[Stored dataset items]
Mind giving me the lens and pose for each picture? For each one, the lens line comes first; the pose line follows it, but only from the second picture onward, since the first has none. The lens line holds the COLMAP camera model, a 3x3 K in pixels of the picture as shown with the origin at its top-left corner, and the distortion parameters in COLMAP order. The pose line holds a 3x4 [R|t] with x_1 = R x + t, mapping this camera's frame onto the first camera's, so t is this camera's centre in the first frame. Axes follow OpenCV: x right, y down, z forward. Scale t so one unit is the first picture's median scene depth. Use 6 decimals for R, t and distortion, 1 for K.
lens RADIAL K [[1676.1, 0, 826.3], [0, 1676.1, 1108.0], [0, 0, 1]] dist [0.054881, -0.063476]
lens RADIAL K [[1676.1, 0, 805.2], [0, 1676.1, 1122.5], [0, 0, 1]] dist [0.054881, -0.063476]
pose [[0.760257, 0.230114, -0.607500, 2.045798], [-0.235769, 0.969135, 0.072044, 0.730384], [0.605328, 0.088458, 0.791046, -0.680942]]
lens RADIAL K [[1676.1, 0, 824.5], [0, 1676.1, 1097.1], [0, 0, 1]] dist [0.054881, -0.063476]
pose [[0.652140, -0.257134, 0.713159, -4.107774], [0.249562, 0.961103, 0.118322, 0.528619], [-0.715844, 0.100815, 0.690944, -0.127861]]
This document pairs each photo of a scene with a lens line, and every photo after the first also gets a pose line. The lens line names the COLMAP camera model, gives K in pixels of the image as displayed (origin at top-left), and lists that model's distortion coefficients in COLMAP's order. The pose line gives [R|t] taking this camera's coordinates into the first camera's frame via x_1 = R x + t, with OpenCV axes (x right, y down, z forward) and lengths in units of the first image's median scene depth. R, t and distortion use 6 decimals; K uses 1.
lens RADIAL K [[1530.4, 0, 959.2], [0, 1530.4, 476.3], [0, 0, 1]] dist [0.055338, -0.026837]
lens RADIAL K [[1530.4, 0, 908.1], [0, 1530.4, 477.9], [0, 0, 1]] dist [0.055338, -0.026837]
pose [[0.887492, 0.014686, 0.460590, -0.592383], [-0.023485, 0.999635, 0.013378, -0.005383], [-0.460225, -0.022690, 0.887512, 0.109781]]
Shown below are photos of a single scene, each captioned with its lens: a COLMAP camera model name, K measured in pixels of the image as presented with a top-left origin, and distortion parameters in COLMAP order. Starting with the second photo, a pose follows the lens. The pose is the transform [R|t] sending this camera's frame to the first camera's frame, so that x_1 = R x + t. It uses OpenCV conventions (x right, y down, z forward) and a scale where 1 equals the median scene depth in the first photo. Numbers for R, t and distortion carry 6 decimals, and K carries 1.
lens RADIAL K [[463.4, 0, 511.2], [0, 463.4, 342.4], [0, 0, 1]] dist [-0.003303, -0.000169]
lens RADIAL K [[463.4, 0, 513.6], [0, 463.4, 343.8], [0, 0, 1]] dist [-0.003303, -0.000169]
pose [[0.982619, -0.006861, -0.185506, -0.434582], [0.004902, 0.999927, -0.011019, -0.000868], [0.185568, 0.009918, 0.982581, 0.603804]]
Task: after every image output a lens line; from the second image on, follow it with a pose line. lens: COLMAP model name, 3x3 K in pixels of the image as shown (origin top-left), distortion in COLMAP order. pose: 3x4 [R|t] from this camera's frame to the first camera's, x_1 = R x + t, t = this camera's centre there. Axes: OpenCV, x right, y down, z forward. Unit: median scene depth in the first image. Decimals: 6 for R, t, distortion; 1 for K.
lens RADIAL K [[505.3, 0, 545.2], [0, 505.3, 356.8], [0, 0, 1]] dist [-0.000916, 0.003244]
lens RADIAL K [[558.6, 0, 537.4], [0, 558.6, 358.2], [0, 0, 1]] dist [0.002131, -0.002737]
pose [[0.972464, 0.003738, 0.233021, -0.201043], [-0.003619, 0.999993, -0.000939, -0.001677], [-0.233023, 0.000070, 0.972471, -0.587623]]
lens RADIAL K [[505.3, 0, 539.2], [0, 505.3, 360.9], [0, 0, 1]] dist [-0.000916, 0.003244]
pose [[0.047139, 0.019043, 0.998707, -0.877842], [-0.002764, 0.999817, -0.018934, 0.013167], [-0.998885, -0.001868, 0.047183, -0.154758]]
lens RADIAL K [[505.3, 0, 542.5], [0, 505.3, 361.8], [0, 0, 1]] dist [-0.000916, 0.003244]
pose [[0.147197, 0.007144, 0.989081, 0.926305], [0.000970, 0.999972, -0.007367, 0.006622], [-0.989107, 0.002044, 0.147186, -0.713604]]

◆ Your objective: State how many lines of the records contain the string "output", treating uppercase and lowercase as distinct. Give only the number.

◆ Completed exercise: 1